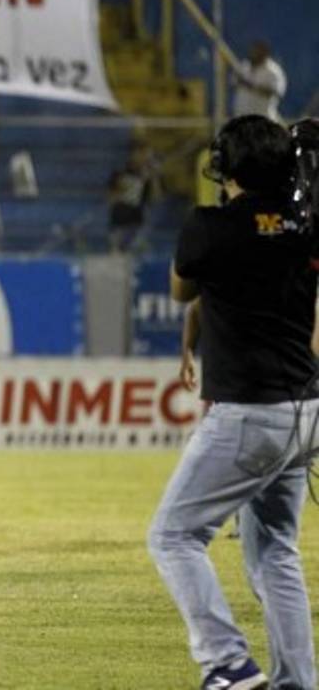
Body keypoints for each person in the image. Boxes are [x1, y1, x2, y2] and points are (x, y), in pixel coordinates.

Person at [149, 114, 318, 690]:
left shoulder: (209, 227)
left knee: (173, 536)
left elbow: (182, 289)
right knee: (275, 549)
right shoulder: (307, 224)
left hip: (248, 412)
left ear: (228, 167)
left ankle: (227, 663)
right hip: (305, 410)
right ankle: (297, 680)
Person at [108, 149, 152, 254]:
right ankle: (117, 250)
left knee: (135, 240)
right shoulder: (119, 175)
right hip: (120, 210)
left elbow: (152, 197)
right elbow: (111, 193)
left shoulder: (146, 178)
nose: (139, 159)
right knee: (118, 242)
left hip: (136, 213)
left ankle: (133, 250)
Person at [232, 41, 286, 123]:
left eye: (257, 52)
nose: (253, 54)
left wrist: (253, 86)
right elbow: (234, 83)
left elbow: (275, 92)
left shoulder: (273, 71)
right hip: (242, 118)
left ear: (265, 54)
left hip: (263, 119)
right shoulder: (244, 66)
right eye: (253, 52)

****

» WORK ITEM
Once you find the line containing "left shoulder: (146, 178)", copy it and every line after it through the end of the records, exactly and nothing else.

» ANSWER SPACE
left shoulder: (146, 178)
nose: (139, 159)
right knee: (118, 242)
left hip: (136, 213)
left ankle: (133, 250)
Person at [232, 41, 286, 123]:
left eye: (257, 52)
nose: (253, 54)
left wrist: (253, 86)
right elbow: (234, 83)
left elbow: (275, 92)
left shoulder: (273, 71)
right hip: (242, 118)
left ear: (265, 54)
left hip: (263, 119)
right shoulder: (244, 66)
right eye: (253, 52)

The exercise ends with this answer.